### EXCERPT PROVIDED ###

In the Daytime Emmy winner’s absence from the royal nuptials, Charles walked Meghan down the aisle. During her bombshell CBS tell-all interview, the philanthropist addressed her falling out with Thomas.
“I grieve a lot,” she said in the March 2021 broadcast. “I mean, I’ve lost my father. I lost a baby. I nearly lost my name. I mean, there’s the loss of identity. But I’m still standing, and my hope for people in the takeaway from this is to know that there’s another side.”
Harry, for his part, has also been through ups and downs with his father, claiming in the same CBS interview that he felt “let down” by Charles’ response to the pair’s royal exit. “I will always love him,” Harry said at the time. “There’s a lot of hurt that’s happened. I will continue to make it one of my priorities to heal that relationship.”

### RAW DATA ###

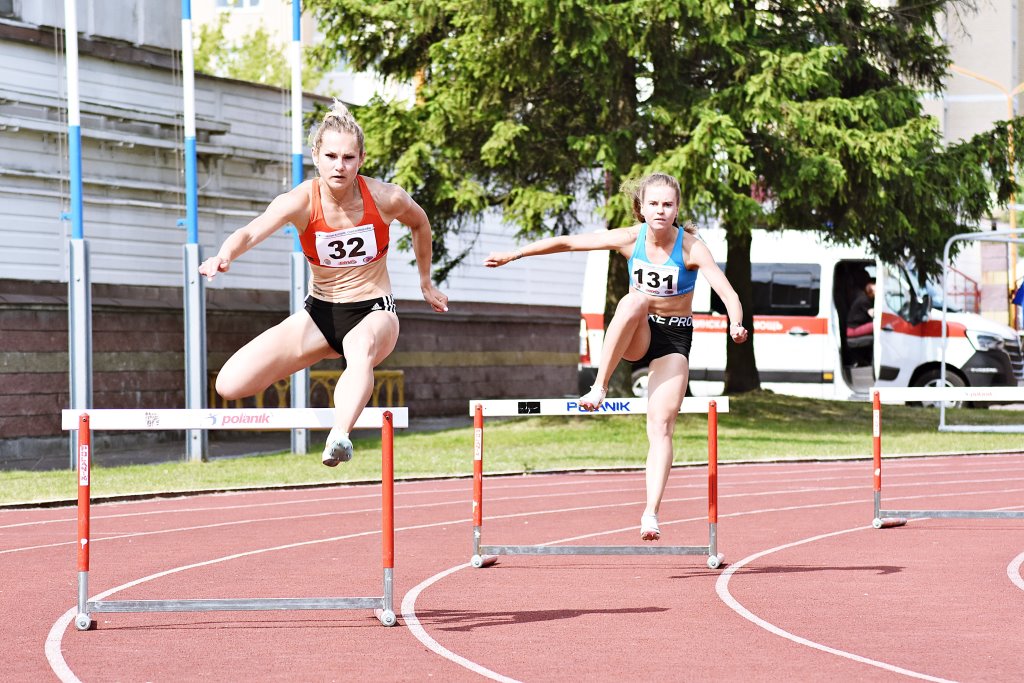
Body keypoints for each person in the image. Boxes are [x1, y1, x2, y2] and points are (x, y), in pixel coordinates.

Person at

###

EXERCISES:
a) Quote the Meghan and Harry excerpt word for word, starting with "In the Daytime" and going on through "out with Thomas.".
b) According to the Meghan and Harry excerpt, when did the CBS interview air?
c) Pick up the Meghan and Harry excerpt where it stops and keep writing.
You won't need the data for any of this.

YOUR RESPONSES:
a)
In the Daytime Emmy winner’s absence from the royal nuptials, Charles walked Meghan down the aisle. During her bombshell CBS tell-all interview, the philanthropist addressed her falling out with Thomas.

b) March 2021

c)
Two months later, the former military pilot put the future king on blast during an appearance on the “Armchair Expert” podcast. “Isn’t life about breaking the cycle?” he said, explaining how he hopes to parent his children — Archie, 3, and Lilibet, 14 months — differently than how Charles raised him. “There’s no blame. I don’t think anyone should be pointing the finger and blaming anyone. Certainly, when it comes to parenting, if I’ve experienced some form of pain and suffering because of the pain and suffering that perhaps my father or parents suffered. I’m gonna make sure I break that cycle so that I don’t pass it on.”
At the time, a source exclusively told Us Weekly that Charles felt “tortured” by his son’s jabs. “The general consensus within the royal family is to ignore Harry’s behavior to avoid fanning the flames, but Charles is finding it hard to hold back,” the insider added. “He really wants to defend himself.”